Saturday, December 31, 2016

TIFU by trying to cook fajitas and breaking my wiener instead...

A couple of weeks ago we had some friends over for a dinner party. We just finished moving into our new place, so it was time for our people to have a look and play some cranium.

We get everything ready. House is clean, food is bought, people are texted and on their way. I'm slowly throwing together some ingredients. I have a frittata going in one pan and some fajitas are ready to go in another. People start showing up, and everything is great, save for one thing... my balls itch like a motherfucker.

This happens sometimes. Usually around cats. I'm not sure why, it's not like I let cats bat at my nards. And I'm not handling my nards all the time. Now there were no cats around, but my nards were inconveniently itchy nonetheless. Must be seasonal.

Whatever. Except I can't have crazy itchy nards while I'm trying to whip out these fajitas. Everyone is gathered around the dining table looking at an old yearbook, and I'm not gonna gamble they won't see me if I break character and go to town. And I don't even trust my subconscious self enough not to sneak a scratch without me knowing.

So I duck into the bedroom and take out a can of Benadryl spray. I've used this stuff before when I slept at my girlfriend's house, because she has a cat. I'm pretty worried about me even looking funny while I'm cooking, so I lather it on. I mean I REALLY spray it all over, and then I rub it in. And then the burning starts. So I spend another several minutes silently screaming because benadryl BURNS the SHIT out of one's nardsack. Which always made me uncomfortable. I mean it doesn't burn any other part of my body, save for my beard (because cats make that itch, too), but being in the healthcare industry, I really did consider maybe this stuff wasn't getting along with my nardsack.
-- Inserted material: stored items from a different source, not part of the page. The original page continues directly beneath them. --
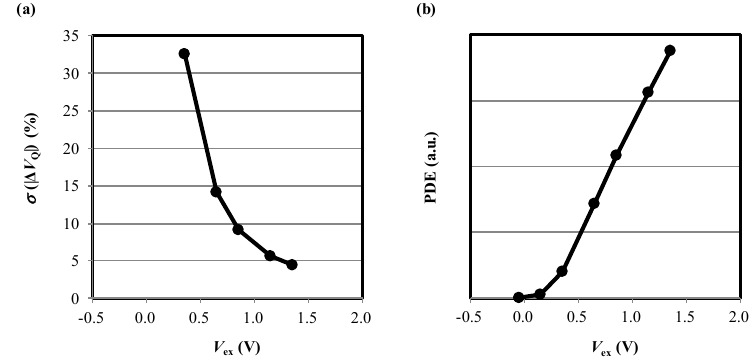
(cid:12) (cid:12) (cid:12) (cid:12) (cid:12) ∆ V Q (cid:12) . ( b ) Photon detection e ffi cient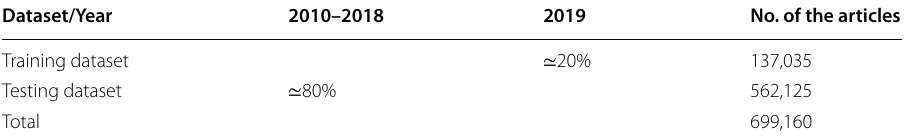
Table 2 train/test dataset percentage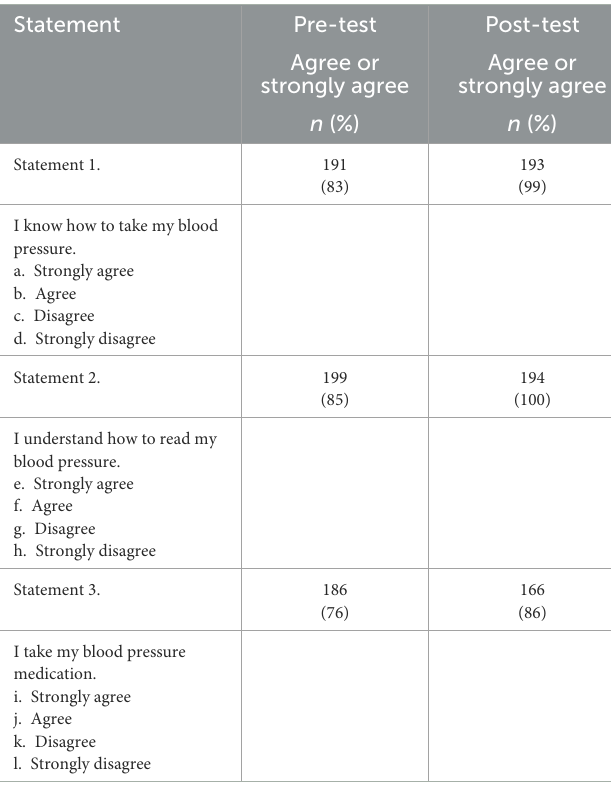
TABLE 3 Pre-test/post-test confidence in hypertension management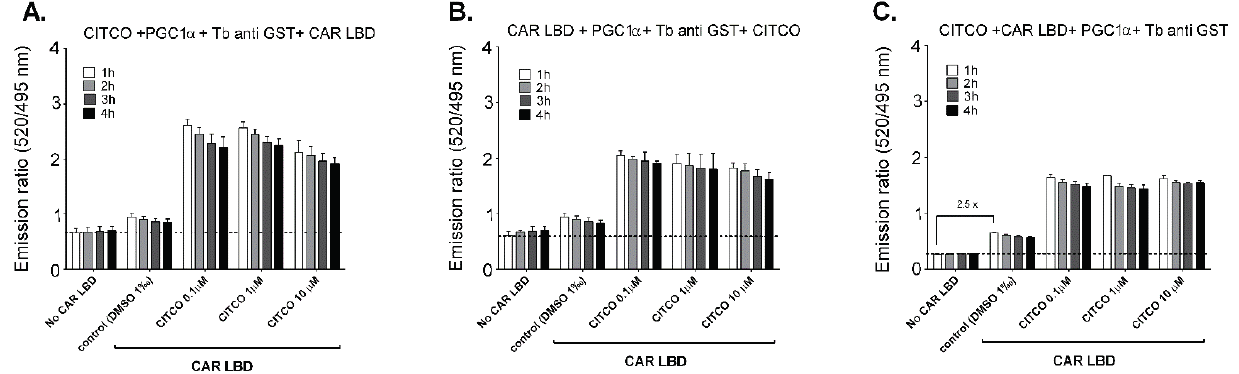
Figure 2. Optimization of the TR-FRET (Time-Resolved Fluorescence Resonance Energy Transfer) LanthaSceen TM Assay. Our TR-FRET (Time-Resolved Fluorescence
I really don't think it plays well with apocrine glands. And it always worried me, but I was still willing to gamble those unknowns on ensuring none of my friends saw me sandpapering my sack and cooking their fajitas all at once. That's not the juggling act I invited them over to see.
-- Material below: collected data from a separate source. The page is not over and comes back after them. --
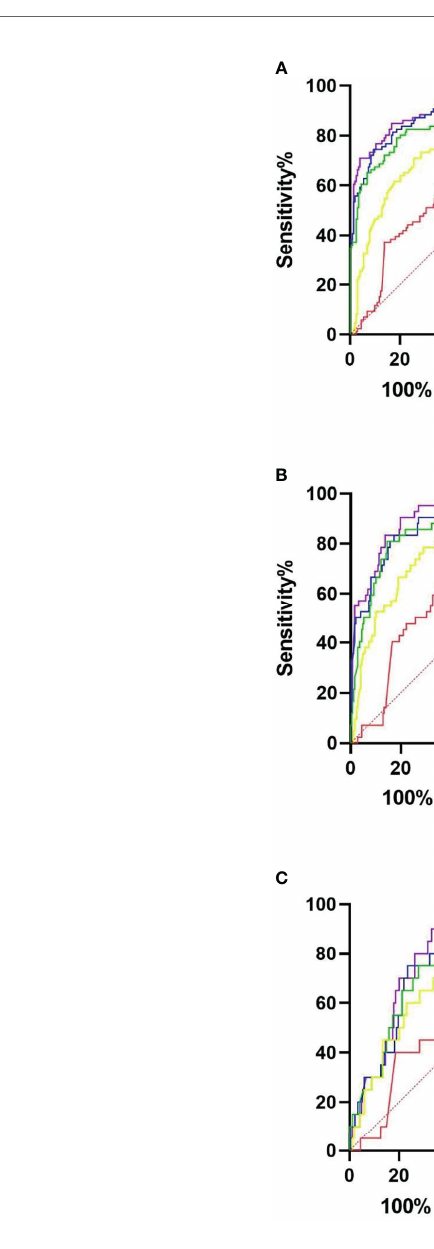
FIGURE 3 | Diagnostic bene fi t of the variations in antithyroglobulin antibody (TgAb) relative to the preoperative levels in predicting the clinical outcome during receiver operating characteristic (ROC) analyses. (A) Tumour-free versus uncertain + incomplete biochemical response + structural disease at the end of follow-up. (B) Tumour free + uncertain versus incomplete biochemical response + structural disease at the end of follow-up. (C) Tumour-free + uncertain + incomplete biochemical response versus structural disease at the end of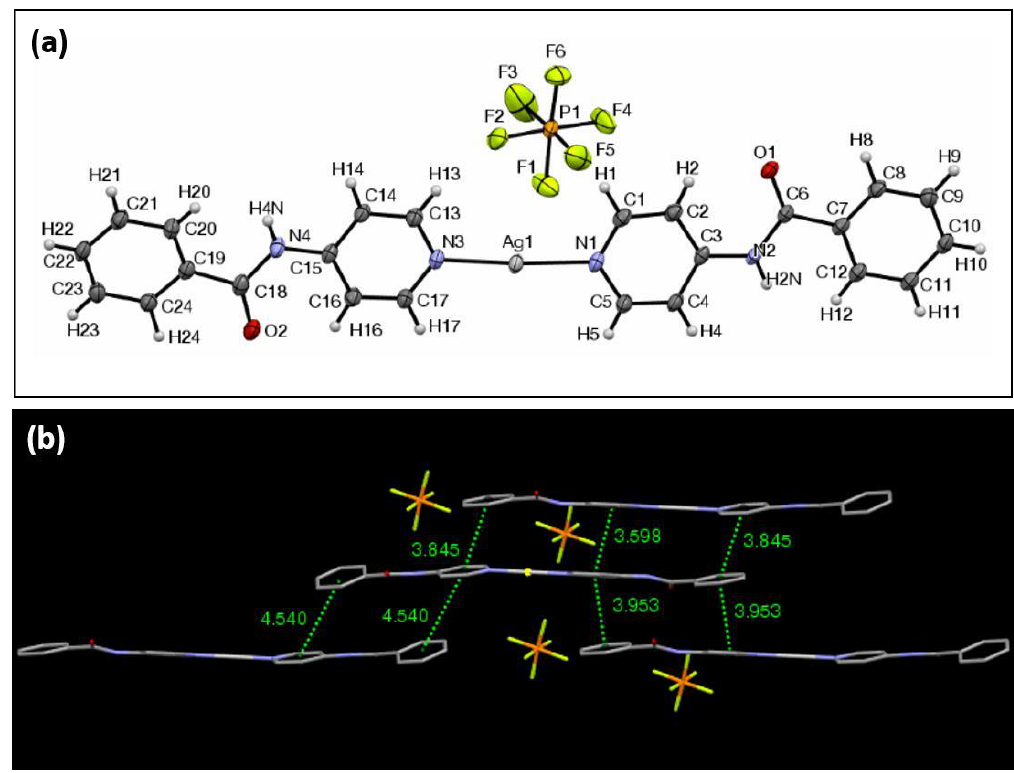
Figure 5. ( a ) The ORTEP view of complex 4 with ellipsoids drawn at 30% probability. ( b ) The view of the π–π interaction network of complex 4 , highlighting centroid – centroid distances of less than 4.54 Å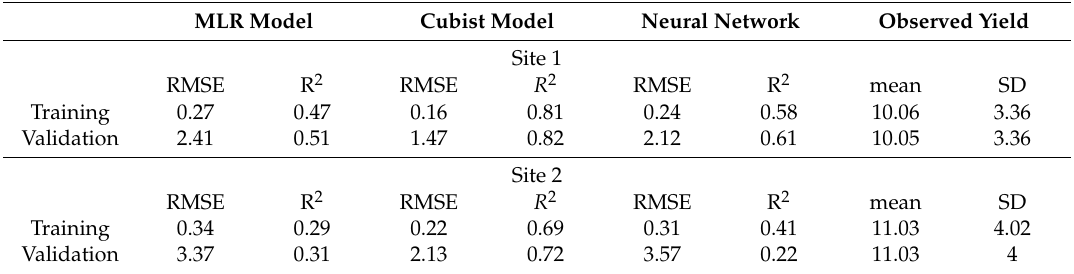
Table 6. Prediction errors (training and validation) provided by the MLR and Cubist model in the multiple year analysis.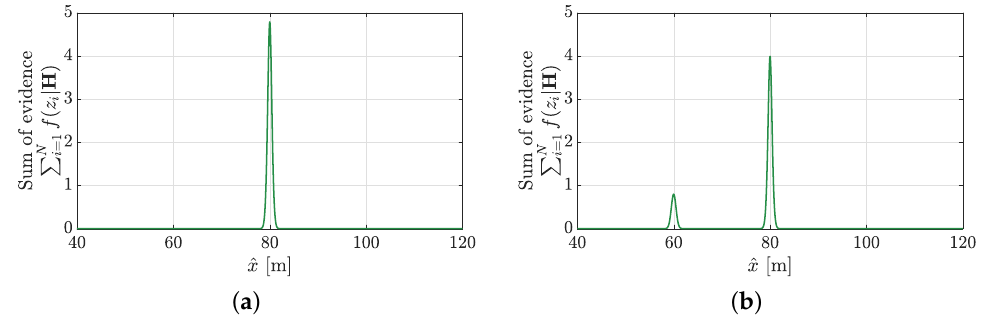
Figure 3. The evidence-based metric suggests that the hypothesis ˆ x = 80m is most likely even when the spurious measurement is introduced. ( a ) Evidence measured across the hypothesis space using the perfect measurement set in Figure 1a. ( b ) Evidence measured across the hypothesis space using the corrupted measurement set in Figure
So the screaming is over, and I'm in the kitchen making the shit out of those fajitas. I whip everything out like a boss, everyone is happy, and we get in a few games of cranium with some glasses of mulled wine before people have to go home. It was a good night.
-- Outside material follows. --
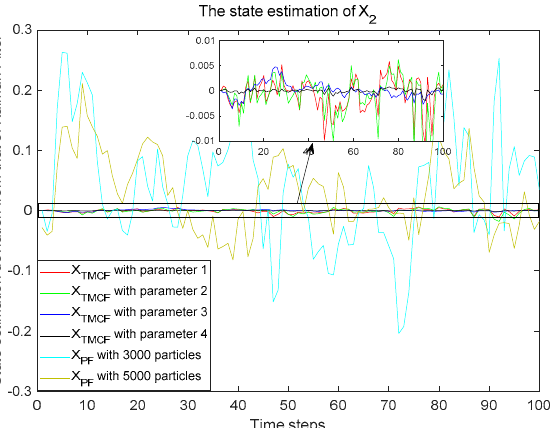
Figure 10. Difference between the state estimation results of different algorithms and those of KF for x 2 .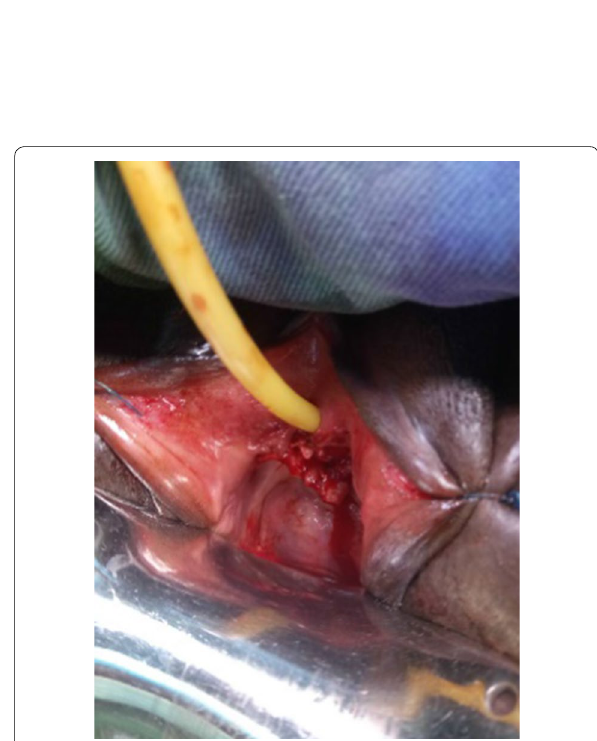
Fig. 4 Foleys urethral catheter inserted with no urine leakage after the slings were adjusted from the abdomen before the two ends were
Fast-forward a couple nights. Me and my girl are trying to have some fun. We hadn't in while, and we were really looking forward to it. So much to our surprise when an hour in and my wiener is practically half way up inside me. I'm serious, I think it actually got smaller the more aroused I was. What the fuck? Never happened before. I'm young and in shape. Shouldn't happen ever. We're both upset. She thinks I don't find her attractive anymore. I think I have Peyronie's disease or some fucked up neurologic problem. We chalk it off to stress after really talking it out, and go to bed.

The next night we try again, thinking it was a fluke. An odd fluke, since I hadn't even masturbated in a week, but a fluke all the same. We get things going this time, but within 30 seconds, my wiener shrinks from full sized to smaller than its ever been. I can't explain this, and she really thinks I hit my head, or found someone else, or I'm gay now. And I'm really worried, too. Maybe I have a great big brain tumor in the... sex part of the brain... or I have a bus sized blood clot down there? Who knows...

I don't, hopefully the fucking doctor does. I explain everything to the guy. He really doesn't know either, and kinda thinks the ice baths I take messed up my innards. Then I remember spraying Benadryl all over my junk. Turns out antihistamines in high local doses can really fuck up your sex endeavors! Good thing doctor was fresh off the boat from the World Reproductivity Conference 2016!

Anyways, about a week later and my wiener works again, and my girlfriend doesn't think I'm as gay anymore! Be careful what you spray on your junk, kids!

TL;DR Sprayed benadryl all over my junk so I wouldn't scratch when cooking fajitas for friends. Wound up putting it to sleep, and the ensuing erectile dysfunction convinced my girlfriend I was gay.